Der Fahrgastverband PRO BAHN fordert die Münchner Stadtpolitik auf, der MVG den Rücken zu stärken und die Finanzierung eines guten Angebots sicherzustellen. „Wer locker eine Milliarde Euro für eine einzige U-Bahn-Strecke ausgibt – das sind pro Bürger etwa 670 Euro – muss auch in der Lage sein, beispielsweise 20 Euro pro Bürger in ein gutes Angebot zu investieren.“ fordert Norbert Moy von der städtischen Politik. Bereits im November 2021 hatte PRO BAHN deutlich gemacht, dass eine Bedingung für die U5 sein muss, dass die extrem hohen Kosten nicht mit Kürzungen im ÖV erkauft werden dürfen: »Wir wollen in den nächsten Jahren kein einziges Mal 'kein Geld' hören, wenn jetzt so mühelos eine Milliarde Euro ausgegeben werden kann« und »Denn alles andere würde bedeuten: das für die Verkehrswende nötige Geld wird mit der U5 vergraben und gefährdet die Zielerreichung der städtischen Ziele.«. Vorschläge wie ein 365-Euro-Ticket werden sich als populistisch und wirkungslos erweisen, wenn das Angebot zusammengestrichen und nicht konsequent ausgebaut wird, so der Verband.

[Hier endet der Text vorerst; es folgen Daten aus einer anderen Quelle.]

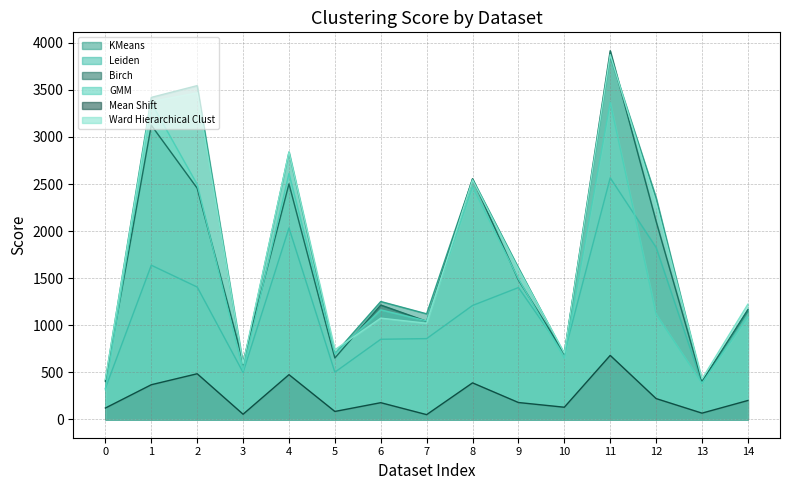

Reading left to right, extract all data points from this chart.

KMeans: 415.7	3421.0	3546.0	576.7	2839.1	697.0	1251.6	1120.9	2553.9	1610.1	690.0	3853.9	2354.8	400.6	1143.0
Leiden: 329.6	1637.4	1405.6	498.0	2033.2	500.6	850.4	857.5	1209.4	1399.8	700.2	2566.2	1826.2	382.1	1167.3
Birch: 402.6	3124.9	2455.6	610.2	2501.9	651.1	1214.5	1041.6	2554.7	1479.8	699.1	3916.5	2104.5	400.6	1163.6
GMM: 314.8	3363.3	2495.7	516.0	2612.7	697.0	1162.9	1045.6	2470.3	1491.9	649.1	3368.2	1116.5	383.4	1088.5
Mean Shift: 119.8	367.4	484.1	53.8	474.3	83.3	176.6	49.5	387.2	178.4	128.3	679.1	220.3	65.5	199.8
Ward Hierarchical Clust: 426.5	3376.8	3469.1	592.2	2840.8	738.8	1075.0	1020.6	2544.6	1595.1	704.3	3875.7	2287.6	429.7	1222.9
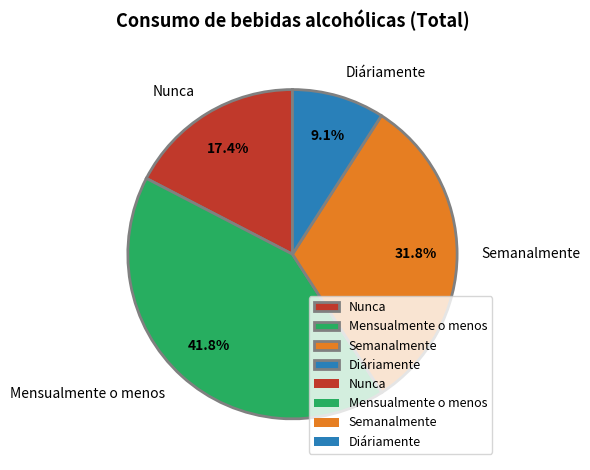

To the nearest percent, what percentage of the pie is Semanalmente?

32%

Angesichts der MVG-Vorschläge stellt sich die Frage, ob das Münchner ÖV-Finanzierungsmodell noch das leisten kann, was politisch nötig und gefordert ist. Wenn die Stadt ihre klima- und verkehrpolitischen Ziele ernst meint, muss sie auch städtische Unternehmen wie die MVG in die Lage versetzen, für und nicht gegen diese Ziele zu arbeiten. Das Primat der Politik erfordert gegebenenfalls eine Neudefinition des Verhältnisses zwischen Kommunalpolitik und den Zielen kommunaler Unternehmen.

Dass die Fahrgasteinnahmen die Betriebskosten zu decken haben, ist ein Zerrbild, das die Verkehrswende behindert, und ist keinenfalls zwingend. Der Trend der letzten Jahrzehnte, den ÖV immer mehr von der Finanzierung durch die Fahrgäste abhängig zu machen, hat zu einer Schieflage bei der Wahrnehmung des Nutzens für die Allgemeinheit geführt. Ohne eine Trendumkehr in Richtung öffentlicher Finanzierung und mittelfristig die Schaffung neuer Finanzierungsinstrumente wird die Verkehrswende kaum gelingen.